Stated exercise: Write the next part of the discussion of the Kelly criterion and betting stakes, picking up after its final sentence.

Document extract:
⟨

Imagine you get the expected result of one win and one loss and had staked 5%: you'll end up with 1.055×0.95=1.002 wealth. If you had picked a 50% stake, you'd be sitting at 1.55×0.5=0.775 wealth instead, since the loss more than erases your winnings.

The unstated contrast is to models where e.g. there are only a limited number of investment opportunities, losses aren't total, or there are capital infusions.




Apologies for the confusion but I was talking about Samuelson's argument against the Kelly criterion.

If I was to make one gamble per day and wanted to maximise my profit after 50 years, I don't know if I'd use the Kelly criterion. I need to think about it.


If you just want to maximise the average amount of money that you end up with then you should bet your entire fortune every day. Of course you will be bankrupt if you ever lose your bet, which is very likely over the course of 50 years. But in the ridiculously unlikely event that you won every bet your fortune would be even more ridiculously large. So the average amount of money would be very large, even though you would very probably be bankrupt.

⟩

Supplied data:
⟨

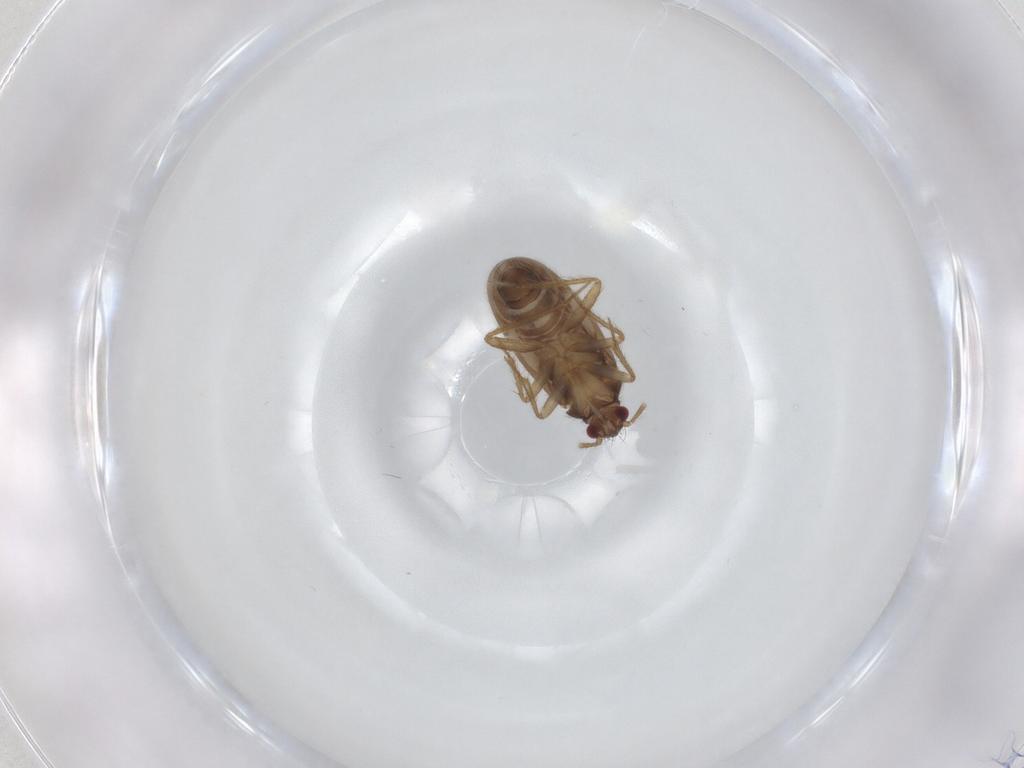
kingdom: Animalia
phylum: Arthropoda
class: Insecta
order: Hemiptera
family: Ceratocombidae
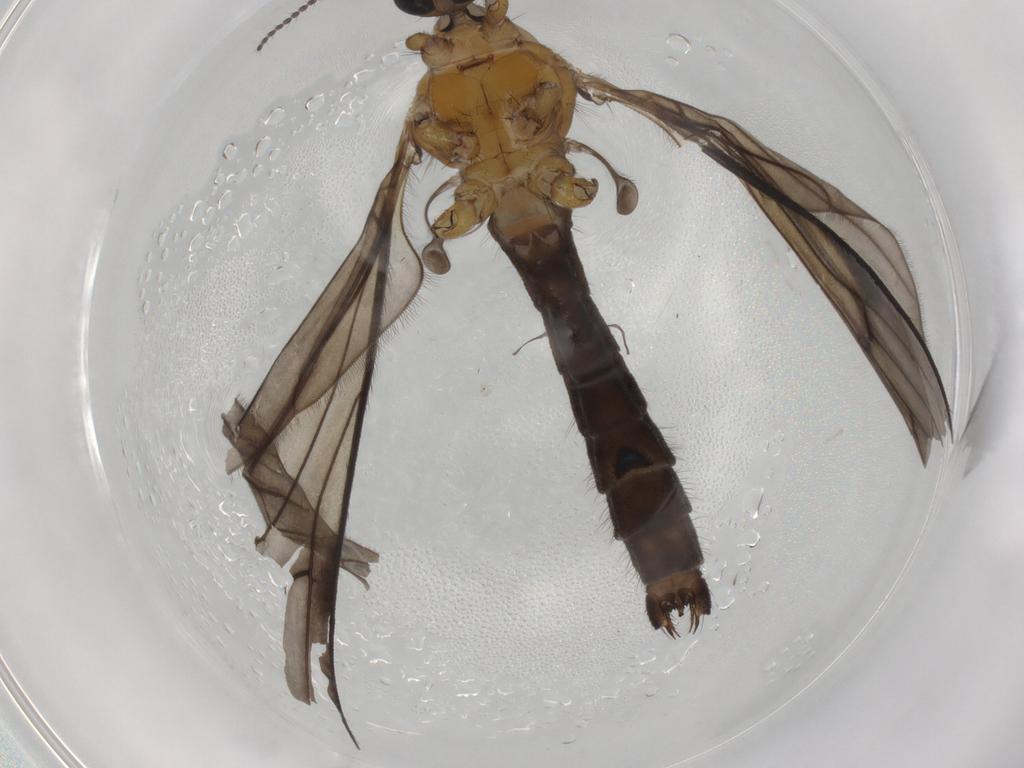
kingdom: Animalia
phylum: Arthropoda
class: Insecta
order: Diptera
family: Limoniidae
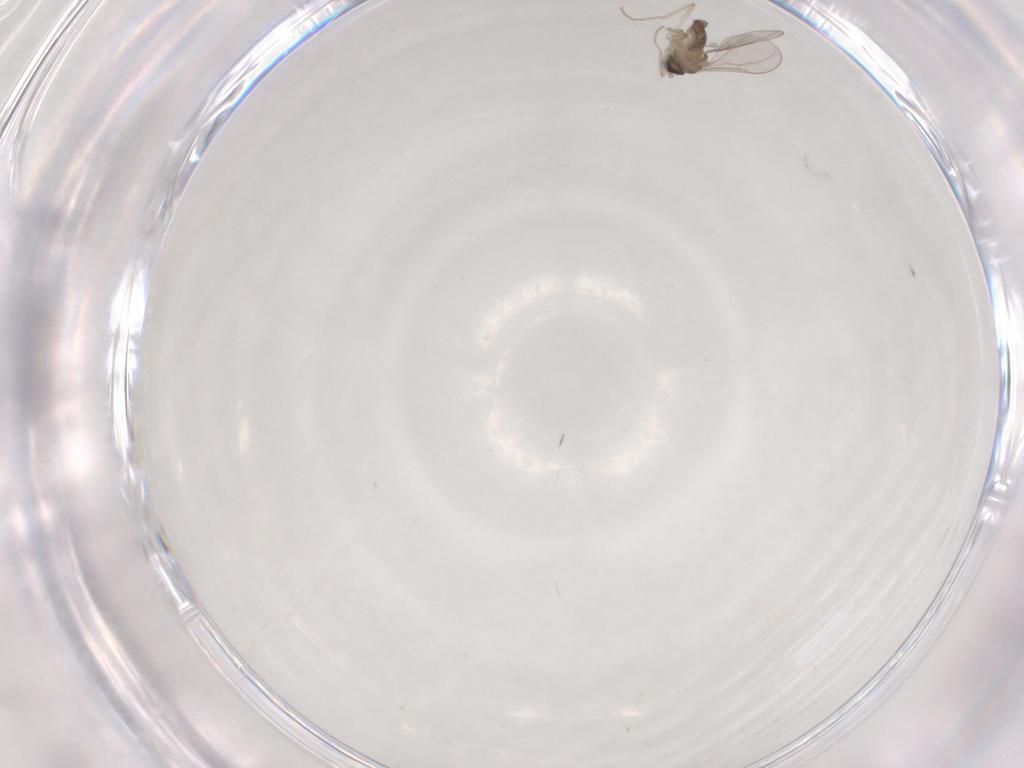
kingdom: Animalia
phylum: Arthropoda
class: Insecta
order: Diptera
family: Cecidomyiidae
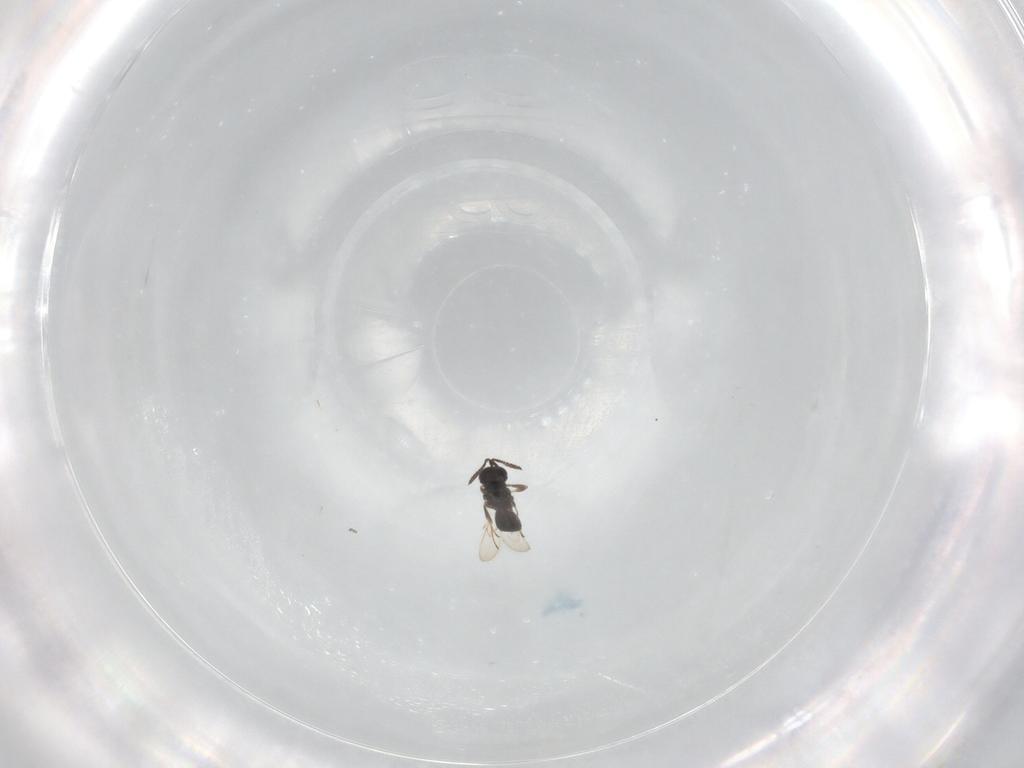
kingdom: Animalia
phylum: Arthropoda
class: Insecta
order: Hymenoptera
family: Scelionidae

⟩

Answer to this exercise:
I see. What if I wanted to maximise the expected profit, given that the chance of bankruptcy should not exceed 1%? Does that sort of problem become difficult to solve?


Just always keep a cent in reserve. Then you can never go bankrupt and your average winnings are barely affected.


That's a good point.

Sorry for the late reply (don't know if you'll see this!) but I happened to be thinking about this again and the question popped into my head: what if I wanted to maximise a specific percentile (e.g. the 5th percentile) of my total winnings?


Fixing the percentile seems akin to the gambler's fallacy: since losses below a certain point don't matter, you just have to bet everything when you fall off, like you would if you thought after a big loss streak you were "owed" a win.